The short answer: Yes.
Trimming horizontal and vertical branches helps in shaping a young mango tree. It also helps manage its size – small mango trees are preferable in gardens. Otherwise, if left unattended, your tree could easily exceed 10m in height. (Whew!)
An unpruned mango tree could also become more susceptible to fungal diseases.
Untrimmed mango trees show less growth and have lower-quality fruit production. Pruned mango trees, meanwhile, have a better and more stable yield, with higher quality fruit. The mangoes are easier to harvest as well.
Lastly, a pruned and open canopy lets more sunlight and air through, which helps boost tree growth, especially for seedling trees.
How to Prune a Mango Tree
When to prune mango trees
The most important pruning process happens with a young tree. First pruning occurs in spring or summer, when the tree exceeds 1.0m in height. This helps manage its shape and encourage branching.
The second pruning takes place immediately after the first harvest – around the second or third year after the tree is planted. Then the third pruning should take place 2-4 weeks before flowering season, about late autumn to early winter.
Following this, as your tree matures, you will only need maintenance pruning. Trim off diseased or dead branches, and some of the lower limbs to leave enough open space under the large tree.
Avoid pruning your mango tree when you see flowers starting to bloom, as this could discourage flowering and fruiting.
Pruning your fruit trees
As discussed, there are three crucial times to prune a mango tree. Each time requires specific pruning instructions, and makes maintenance easier in the long run.
Pruning a young mango tree
Start by cutting the main shoot after it reaches 1.0m in height. This will promote growth and substantial side branches. When it reaches this initial height, trim it back to 0.6-0.7m using pruning shears. Always make sure to cut under the ‘ring of buds’ – a concentrated spiral of leaves on the trunk.
Remove a few side branches underneath that first cut. Leave around 3-4 stems – removing all of them will create unstable growth.
Let the remaining branches and the trunk grow to over 1.0m again – about 1 1/2 to 2 years after trimming. Once they do, cut them back again to 1.0m. After this, the next time you’ll prune is after your tree bears fruit.
Pruning a mango tree after harvest
Immediately after harvest, prune your tree using lopping shears, especially for large branches up to 5cm in diameter. This helps prepare your tree for the next season. It’s better to prune in the summer since the wounds heal faster.
Trim lower branches to about 1.2m from ground level. This is called ‘skirting’ and helps manage the size of your tree to a modest height.
Remove any robust vertical branches to keep a more compact shape and encourage horizontal growth. Horizontal branches tend to bear better fruit.
Trim side branches down to 0.5m in length, at least for the second year after planting. This will help your tree put more energy into fruit production.
Pruning a mango tree pre-flowering
This is an especially time-sensitive process and should be completed 2-4 weeks before flowering time. Do this in early spring; otherwise, you risk crop loss. Use pruning saws for branches and trunks up to 15cm in diameter.
Remove one of the main branches or main trunks each year. This is known as a ‘thinning cut’ and encourages more fruiting. Choose a limb with the most unruly growth and trim it down to the trunk.

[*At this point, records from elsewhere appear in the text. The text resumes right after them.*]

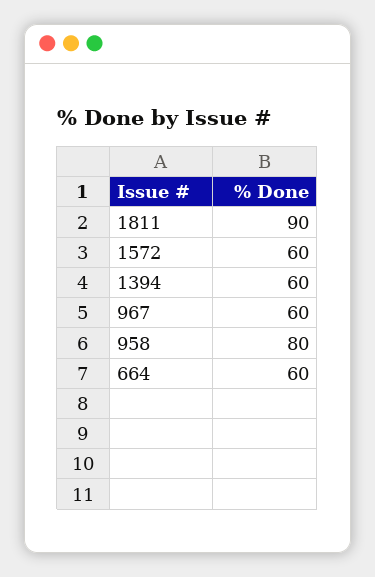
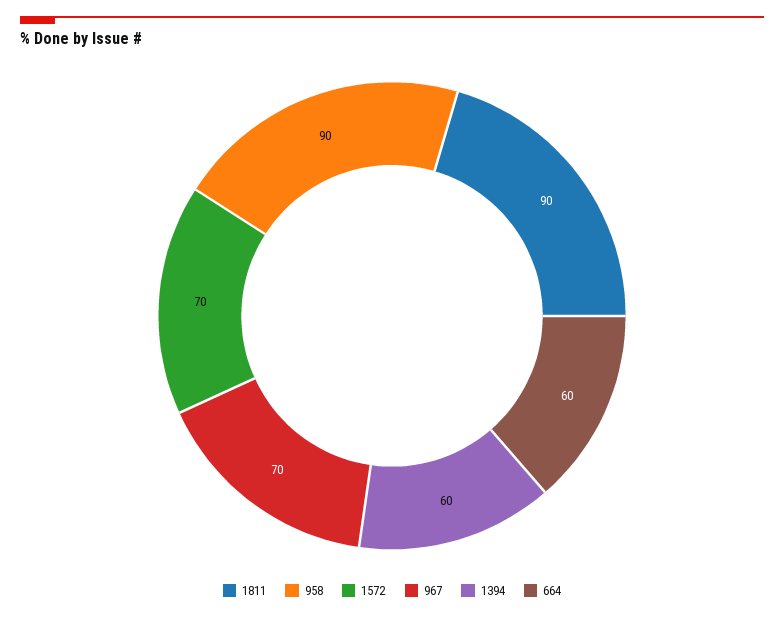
  {
    "1811": 90,
-   "1572": 60,
+   "1572": 70,
    "1394": 60,
-   "967": 60,
+   "967": 70,
-   "958": 80,
+   "958": 90,
    "664": 60
  }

Cut any side branches, so they’re at least 0.5m away from any neighbouring plants. Be sure to make clean cuts, so the tree continues thriving.

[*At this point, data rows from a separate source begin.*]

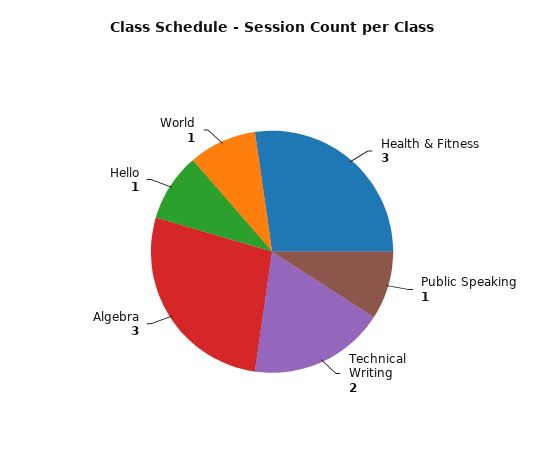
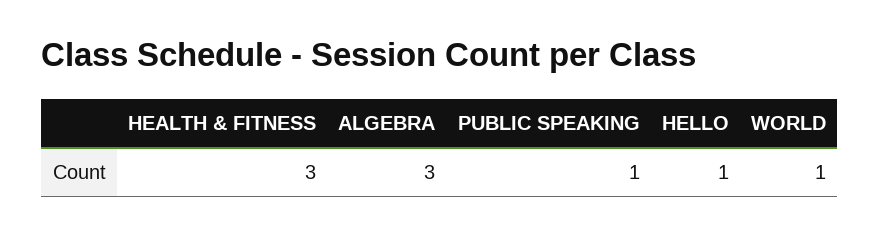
  {
    "Health & Fitness": 3,
    "Public Speaking": 1,
-   "Technical Writing": 2,
    "Algebra": 3,
    "Hello": 1,
    "World": 1
  }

Remove any clutter such as dead twigs, and middle-topmost branches that take up space. This will leave your tree more open to sunlight, which helps it grow.
Mango Tree Care
It’s essential to know how to prune a mango tree – it ensures the fruits grow healthy, and that new shoots thrive. An old mango tree can last a long time with proper maintenance. Then you can harvest your ripe mangoes just in time for summer, the perfect time for a smoothie, or an icypole… We could (man)go on forever!